| TASK DESCRIPTION |
Starting at the line containing "Page 2; checklist" and ending at the line containing "Come on, play it again nr. 4", print every line of the material below exactly, both ends included, and stop there.

| DATASET |
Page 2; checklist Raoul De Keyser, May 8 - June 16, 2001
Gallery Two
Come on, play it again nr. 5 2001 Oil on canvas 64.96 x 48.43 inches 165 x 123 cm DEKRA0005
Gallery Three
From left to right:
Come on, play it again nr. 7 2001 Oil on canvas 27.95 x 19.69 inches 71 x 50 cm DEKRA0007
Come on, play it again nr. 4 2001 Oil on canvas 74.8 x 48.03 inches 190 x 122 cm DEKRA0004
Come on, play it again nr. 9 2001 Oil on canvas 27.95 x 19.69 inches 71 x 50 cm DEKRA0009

...

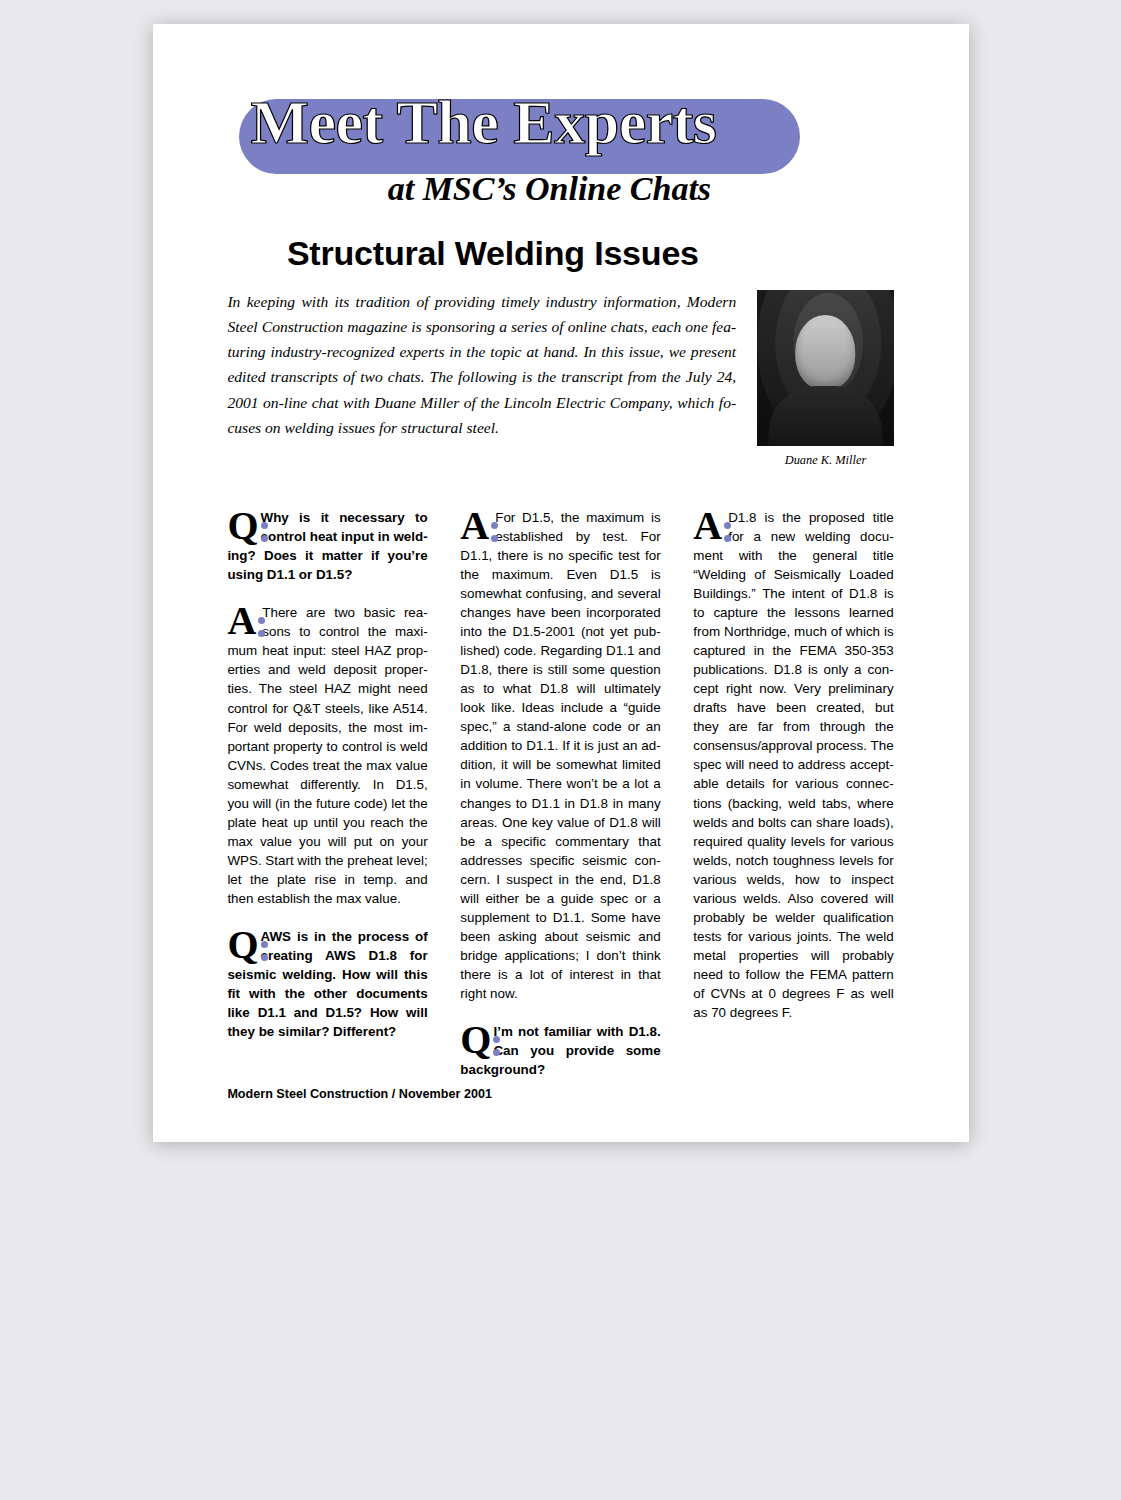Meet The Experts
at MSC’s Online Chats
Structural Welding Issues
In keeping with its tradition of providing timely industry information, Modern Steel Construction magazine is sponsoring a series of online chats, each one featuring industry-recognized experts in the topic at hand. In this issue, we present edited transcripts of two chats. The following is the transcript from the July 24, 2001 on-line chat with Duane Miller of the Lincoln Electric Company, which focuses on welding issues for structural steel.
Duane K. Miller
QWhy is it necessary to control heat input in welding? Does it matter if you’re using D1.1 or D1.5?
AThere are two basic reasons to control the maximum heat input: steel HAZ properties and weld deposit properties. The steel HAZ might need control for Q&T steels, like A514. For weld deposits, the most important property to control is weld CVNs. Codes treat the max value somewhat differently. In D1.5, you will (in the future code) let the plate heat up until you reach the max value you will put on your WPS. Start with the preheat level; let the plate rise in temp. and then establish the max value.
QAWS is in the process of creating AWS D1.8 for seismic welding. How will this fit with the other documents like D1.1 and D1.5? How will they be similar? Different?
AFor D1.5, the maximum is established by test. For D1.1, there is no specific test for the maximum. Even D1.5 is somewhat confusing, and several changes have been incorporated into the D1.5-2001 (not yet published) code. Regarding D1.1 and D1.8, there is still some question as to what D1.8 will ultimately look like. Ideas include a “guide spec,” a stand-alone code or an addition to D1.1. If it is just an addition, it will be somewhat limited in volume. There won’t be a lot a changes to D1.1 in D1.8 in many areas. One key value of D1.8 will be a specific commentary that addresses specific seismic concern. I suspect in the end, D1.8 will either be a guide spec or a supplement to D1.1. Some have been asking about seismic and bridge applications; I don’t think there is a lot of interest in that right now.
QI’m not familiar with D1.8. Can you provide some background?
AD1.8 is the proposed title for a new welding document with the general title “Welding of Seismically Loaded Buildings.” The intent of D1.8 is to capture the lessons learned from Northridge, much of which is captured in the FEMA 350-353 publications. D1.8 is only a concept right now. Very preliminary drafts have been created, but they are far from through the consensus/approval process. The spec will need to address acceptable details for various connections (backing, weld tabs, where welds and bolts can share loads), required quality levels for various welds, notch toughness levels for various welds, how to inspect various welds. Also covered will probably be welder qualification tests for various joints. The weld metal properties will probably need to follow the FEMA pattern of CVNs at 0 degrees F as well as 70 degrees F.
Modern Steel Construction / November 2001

| EXERCISE SOLUTION |
Page 2; checklist Raoul De Keyser, May 8 - June 16, 2001
Gallery Two
Come on, play it again nr. 5 2001 Oil on canvas 64.96 x 48.43 inches 165 x 123 cm DEKRA0005
Gallery Three
From left to right:
Come on, play it again nr. 7 2001 Oil on canvas 27.95 x 19.69 inches 71 x 50 cm DEKRA0007
Come on, play it again nr. 4 2001 Oil on canvas 74.8 x 48.03 inches 190 x 122 cm DEKRA0004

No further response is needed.